Kolaborasi Fenomenal Swatch x Audemars Piguet: Mengenang Masa Lalu Lewat Jam Saku ‘Royal Pop’ yang Mengguncang Dunia
Sabtu, 16 Mei 2026 18:35 WIB
Kabarmalam.com — Dunia horologi baru saja dikejutkan dengan gebrakan terbaru dari Swatch yang menggandeng produsen jam tangan ultra-mewah, Audemars Piguet. Kerja sama ini melahirkan koleksi unik yang membawa kita kembali ke masa lalu: sebuah jam saku modern. Meski sempat dianggap sebagai aksesori masa silam yang mulai terlupakan, koleksi bertajuk “Royal Pop” ini terbukti mampu menyedot atensi luar biasa dari para kolektor jam di berbagai belahan dunia.

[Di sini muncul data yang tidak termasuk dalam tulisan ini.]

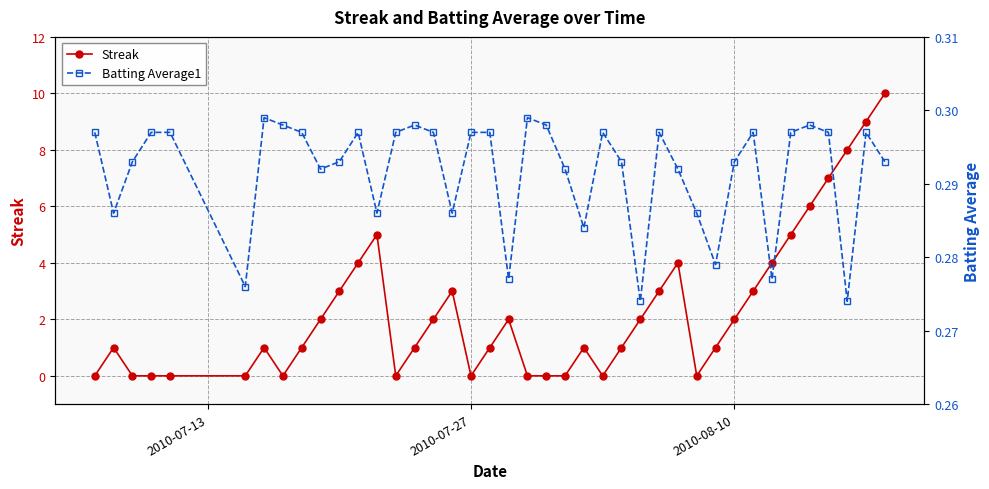

The value of Streak at 2010-08-10 is 2. True or false?

True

Sentuhan Ikonik Royal Oak dalam Balutan Biokeramik Pop
Koleksi Royal Pop bukanlah sekadar aksesori biasa. Desainnya merupakan perkawinan silang antara garis tegas Royal Oak yang sangat prestisius milik Audemars Piguet dengan estetika lini Pop Swatch yang meledak pada era 1980-an. Hadir dalam delapan varian warna Biokeramik yang cerah dan berani, setiap unitnya dilengkapi dengan tali pengikat yang memberikan kesan retro namun tetap modis.

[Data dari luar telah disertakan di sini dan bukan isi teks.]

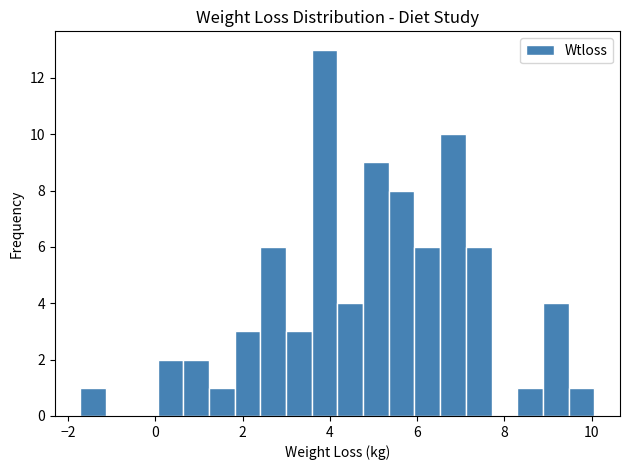

Read against the x-axis, roughly where is the centre of the tallest bar?

3.8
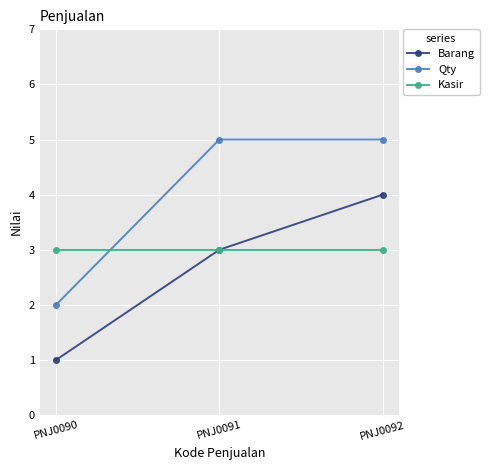

What is the maximum value for Barang?

4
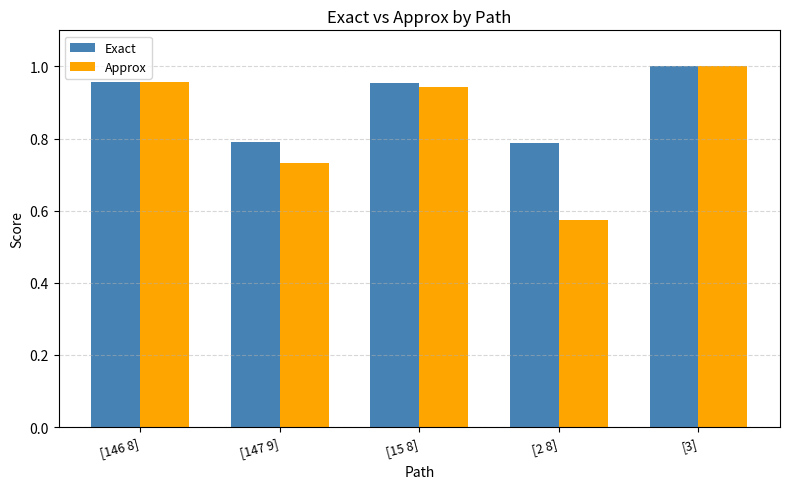

Which category has the lowest value across all series?

[2 8]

Untuk bisa membawa pulang salah satu dari mahakarya ini, peminat harus merogoh kocek antara $535 hingga $570, atau setara dengan kisaran Rp 9,4 juta hingga Rp 10 jutaan. Harga yang cukup kompetitif untuk sebuah kolaborasi yang membawa nama besar Audemars Piguet ke ranah yang lebih terjangkau dan menyenangkan.

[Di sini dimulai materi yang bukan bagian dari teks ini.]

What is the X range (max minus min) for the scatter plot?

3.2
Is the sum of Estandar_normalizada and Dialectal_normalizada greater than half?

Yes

Fenomena Antrean Global: Dari Times Square hingga Grand Indonesia
Sejak resmi dirilis pada pertengahan Mei, antrean panjang menjadi pemandangan lazim di berbagai butik Swatch dunia. Di Times Square, New York, puluhan orang dilaporkan berkemah menggunakan kursi lipat hanya demi menjadi yang pertama memiliki koleksi ini. Hal serupa terjadi di Singapura, tepatnya di mal Ion Orchard, di mana ratusan orang telah berkumpul sejak fajar menyingsing demi mendapatkan nomor antrean untuk perburuan jam tangan mewah versi saku ini.
Euforia yang sama juga menjalar hingga ke Jakarta. Kolaborasi Swatch x Audemars Piguet ini sempat memicu kerumunan masif di pusat perbelanjaan Grand Indonesia. Antusiasme yang meluap bahkan membuat petugas keamanan harus turun tangan untuk menertibkan barisan yang sudah memadati area pintu masuk jauh sebelum jam operasional mal dimulai.
Kejutan di Balik Katalog dan Ekspektasi Penggemar
Menariknya, banyak calon pembeli yang awalnya mengantre tanpa mengetahui secara pasti wujud nyata dari koleksi ini. Narasi yang berkembang sebelumnya hanya menyebutkan kolaborasi rahasia yang sangat dinanti, memicu ekspektasi akan munculnya jam tangan pergelangan versi ekonomis. Beberapa pengantre bahkan dikabarkan memilih untuk mengundurkan diri dari barisan setelah mengetahui bahwa produk yang dirilis adalah jam saku.
Meskipun format jam saku memiliki pangsa pasar yang lebih ceruk, Swatch dan Audemars Piguet berhasil membuktikan bahwa dengan narasi yang tepat dan desain yang berani, barang yang dianggap kuno pun bisa menjadi tren lifestyle yang kembali diburu. Swatch sendiri menerapkan kebijakan ketat dengan hanya mengizinkan setiap pelanggan membeli satu unit per hari guna memastikan distribusi koleksi terbatas ini lebih merata.